* **SUPPLIED TEXT**
================================
First Steps to Building a Website

First Steps to Building a Website

When the idea to start a website first pops into someone's head, the initial thought is that they have no idea how to even begin. I know, because that was me - about two weeks ago. So if you're reading this hoping for a step-by-step guide from a wise sage, hardened by years of battle against the storms of changing web standards and wielding a unix command line as a weapon so familiar it has become part of him, you should hit back and continue surfing the google results that brought you here, because I am not that sage. But I hope to offer something that sage can't - the perspective of a beginner. Many of the tutorials I looked at while making my site presented steps as if they were simple, when in reality there were dozens of steps needed to make them possible.

The reason I had so much trouble, is that I fell into the demographic of a tech-savvy individual who wanted to swim in the deep end, but had never even practiced wading through the kiddy pool. For many users, they don't want customizability, and if they never have to even think of things like PHP or JavaScript, they consider it a victory. If you are one of those users, then you should click here and give WordPress a shot - I kept a blog there for over a year and everything worked smoothly. But then I wanted something more than a blog - there are other more powerful tools for website creation such as Joomla or Drupal, and while those are valuable tools, they still didn't give me the control that I wanted.

So if you are like me, and want to get into the dirty work of web design, then I'm hoping this post can give you a bit of a head start. Now, I'm also going to abbreviate some of the steps - this is a road map, not an algorithm. But it will give you enough to dig in, and finish the day with JavaScript stains on your shirt and CSS under your fingernails (going back to my getting dirty metaphor). So here is my list of steps to take, and roughly what they mean.

  1. Learn HTML - I used this tutorial. The advantage of HTML is that it is easy to play around with. Create a file called "mysite.html", use what you learn in the tutorial and open it with your browser. No hassle. HTML is used to display the content on your page (and not the way it looks! Color, alignment, general prettiness comes later). Don't worry about anything really complicated - just picture a simple site and work with HTML until you can build it - you can learn the complicated stuff later.
  2. Now learn CSS - There is a good tutorial from the same site. CSS is used to control how your page looks. I've found it is best to keep HTML and CSS separate. So at the top of your HTML file, you have a line like <link href="styles.css" rel="stylesheet"> which specifies how things look. So remember, HTML tells the website what to display, and CSS tells it how it should look.
================================
* **Collected data entries**
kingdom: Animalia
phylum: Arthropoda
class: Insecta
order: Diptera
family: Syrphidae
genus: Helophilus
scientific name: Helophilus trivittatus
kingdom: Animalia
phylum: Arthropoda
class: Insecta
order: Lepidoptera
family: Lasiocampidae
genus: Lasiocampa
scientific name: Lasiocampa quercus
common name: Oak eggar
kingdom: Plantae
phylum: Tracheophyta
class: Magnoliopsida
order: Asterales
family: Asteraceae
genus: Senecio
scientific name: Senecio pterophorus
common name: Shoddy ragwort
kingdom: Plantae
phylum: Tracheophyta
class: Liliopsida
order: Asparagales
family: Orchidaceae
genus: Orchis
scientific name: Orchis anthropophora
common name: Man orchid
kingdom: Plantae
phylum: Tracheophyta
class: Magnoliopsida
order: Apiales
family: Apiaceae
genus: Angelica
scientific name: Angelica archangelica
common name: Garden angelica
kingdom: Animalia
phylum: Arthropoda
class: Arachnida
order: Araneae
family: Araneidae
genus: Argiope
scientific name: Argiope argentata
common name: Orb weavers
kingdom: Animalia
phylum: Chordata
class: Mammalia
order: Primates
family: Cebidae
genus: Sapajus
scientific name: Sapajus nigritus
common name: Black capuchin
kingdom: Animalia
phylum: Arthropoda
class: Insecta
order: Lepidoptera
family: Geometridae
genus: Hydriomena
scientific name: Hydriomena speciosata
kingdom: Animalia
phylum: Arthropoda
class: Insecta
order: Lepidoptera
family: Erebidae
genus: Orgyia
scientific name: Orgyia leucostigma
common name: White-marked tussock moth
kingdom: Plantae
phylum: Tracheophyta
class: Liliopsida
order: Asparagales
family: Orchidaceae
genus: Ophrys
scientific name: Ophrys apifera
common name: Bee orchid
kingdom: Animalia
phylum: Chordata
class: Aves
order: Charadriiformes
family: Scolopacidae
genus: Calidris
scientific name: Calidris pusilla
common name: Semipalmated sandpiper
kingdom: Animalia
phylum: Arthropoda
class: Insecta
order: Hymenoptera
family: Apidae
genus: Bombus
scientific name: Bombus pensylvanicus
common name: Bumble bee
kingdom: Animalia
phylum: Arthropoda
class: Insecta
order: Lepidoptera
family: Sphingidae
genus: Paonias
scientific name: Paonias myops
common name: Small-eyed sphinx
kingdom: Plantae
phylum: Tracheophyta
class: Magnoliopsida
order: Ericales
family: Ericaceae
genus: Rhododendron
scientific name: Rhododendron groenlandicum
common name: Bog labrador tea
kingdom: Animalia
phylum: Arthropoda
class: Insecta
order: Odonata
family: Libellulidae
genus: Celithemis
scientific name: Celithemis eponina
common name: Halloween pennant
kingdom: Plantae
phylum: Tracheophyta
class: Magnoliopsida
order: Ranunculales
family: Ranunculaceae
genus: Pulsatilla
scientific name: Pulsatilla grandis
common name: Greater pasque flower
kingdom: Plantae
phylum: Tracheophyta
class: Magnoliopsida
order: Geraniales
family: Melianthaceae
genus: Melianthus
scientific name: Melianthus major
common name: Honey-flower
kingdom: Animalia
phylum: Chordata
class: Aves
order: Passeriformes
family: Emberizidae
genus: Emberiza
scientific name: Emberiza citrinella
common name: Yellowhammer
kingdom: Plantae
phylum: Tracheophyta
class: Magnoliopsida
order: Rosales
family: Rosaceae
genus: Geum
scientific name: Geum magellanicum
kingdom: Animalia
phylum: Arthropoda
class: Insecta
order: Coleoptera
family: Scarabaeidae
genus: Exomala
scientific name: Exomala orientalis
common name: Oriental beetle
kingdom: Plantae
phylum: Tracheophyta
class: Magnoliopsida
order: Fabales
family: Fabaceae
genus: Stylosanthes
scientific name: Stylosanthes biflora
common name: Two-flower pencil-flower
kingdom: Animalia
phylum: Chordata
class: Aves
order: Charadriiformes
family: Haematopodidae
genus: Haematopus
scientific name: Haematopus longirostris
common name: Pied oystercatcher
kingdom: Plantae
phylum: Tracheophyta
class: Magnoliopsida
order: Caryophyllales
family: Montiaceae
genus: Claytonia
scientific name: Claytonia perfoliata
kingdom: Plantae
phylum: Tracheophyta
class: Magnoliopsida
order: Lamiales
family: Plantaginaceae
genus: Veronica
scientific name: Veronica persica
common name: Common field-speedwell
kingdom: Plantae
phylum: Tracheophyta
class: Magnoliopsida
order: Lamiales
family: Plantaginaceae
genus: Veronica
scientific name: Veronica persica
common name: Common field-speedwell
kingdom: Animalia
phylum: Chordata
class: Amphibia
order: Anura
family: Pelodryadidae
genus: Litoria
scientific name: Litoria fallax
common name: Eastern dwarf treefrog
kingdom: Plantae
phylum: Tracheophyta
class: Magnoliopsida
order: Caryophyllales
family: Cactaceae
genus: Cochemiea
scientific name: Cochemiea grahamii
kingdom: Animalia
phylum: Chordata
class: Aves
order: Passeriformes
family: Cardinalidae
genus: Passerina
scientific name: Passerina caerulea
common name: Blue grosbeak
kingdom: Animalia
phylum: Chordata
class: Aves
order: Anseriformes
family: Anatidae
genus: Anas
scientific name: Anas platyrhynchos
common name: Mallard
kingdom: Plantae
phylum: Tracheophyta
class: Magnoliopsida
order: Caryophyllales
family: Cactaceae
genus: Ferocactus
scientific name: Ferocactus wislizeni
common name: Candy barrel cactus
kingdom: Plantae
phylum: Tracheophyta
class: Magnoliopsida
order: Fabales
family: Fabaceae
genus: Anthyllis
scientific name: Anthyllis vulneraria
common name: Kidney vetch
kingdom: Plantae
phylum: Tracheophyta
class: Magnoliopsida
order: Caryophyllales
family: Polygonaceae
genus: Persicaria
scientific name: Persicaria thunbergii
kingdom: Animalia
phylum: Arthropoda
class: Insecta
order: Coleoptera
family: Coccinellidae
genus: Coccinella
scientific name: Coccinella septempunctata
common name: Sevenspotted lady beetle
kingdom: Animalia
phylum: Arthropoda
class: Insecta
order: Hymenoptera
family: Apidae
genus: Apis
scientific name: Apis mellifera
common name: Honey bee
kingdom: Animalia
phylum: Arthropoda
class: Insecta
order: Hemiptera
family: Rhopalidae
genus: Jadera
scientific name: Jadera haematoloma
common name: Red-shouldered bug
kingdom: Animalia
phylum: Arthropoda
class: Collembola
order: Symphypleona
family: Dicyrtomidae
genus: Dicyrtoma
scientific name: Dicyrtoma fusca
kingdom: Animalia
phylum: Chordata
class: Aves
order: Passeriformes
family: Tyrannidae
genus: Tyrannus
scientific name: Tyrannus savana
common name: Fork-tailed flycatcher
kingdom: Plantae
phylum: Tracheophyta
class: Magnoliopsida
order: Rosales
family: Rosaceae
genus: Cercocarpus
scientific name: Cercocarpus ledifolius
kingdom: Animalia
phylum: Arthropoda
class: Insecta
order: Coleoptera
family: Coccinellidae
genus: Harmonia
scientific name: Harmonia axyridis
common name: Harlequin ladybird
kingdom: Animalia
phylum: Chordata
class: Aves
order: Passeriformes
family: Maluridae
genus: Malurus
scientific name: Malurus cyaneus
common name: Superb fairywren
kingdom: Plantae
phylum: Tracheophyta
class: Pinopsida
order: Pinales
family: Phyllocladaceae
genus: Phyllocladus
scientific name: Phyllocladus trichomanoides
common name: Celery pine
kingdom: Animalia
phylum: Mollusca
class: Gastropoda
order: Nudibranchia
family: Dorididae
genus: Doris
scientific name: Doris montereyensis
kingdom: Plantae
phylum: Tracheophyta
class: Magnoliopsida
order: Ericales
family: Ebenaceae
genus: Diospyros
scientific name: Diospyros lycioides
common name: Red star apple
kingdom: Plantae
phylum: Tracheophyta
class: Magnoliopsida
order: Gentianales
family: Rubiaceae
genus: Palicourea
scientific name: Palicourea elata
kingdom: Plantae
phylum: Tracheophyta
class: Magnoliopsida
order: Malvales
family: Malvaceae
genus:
================================
* **PROBLEM STATEMENT**
Answer these questions from the post on building a website:
(a) Where did the writer keep a blog, and for how long?
(b) What file name does the first step suggest creating?
(c) What does the second step say CSS is used for?

* **TASK RESULT**
(a) On WordPress, for over a year.
(b) "mysite.html"
(c) To control how the page looks.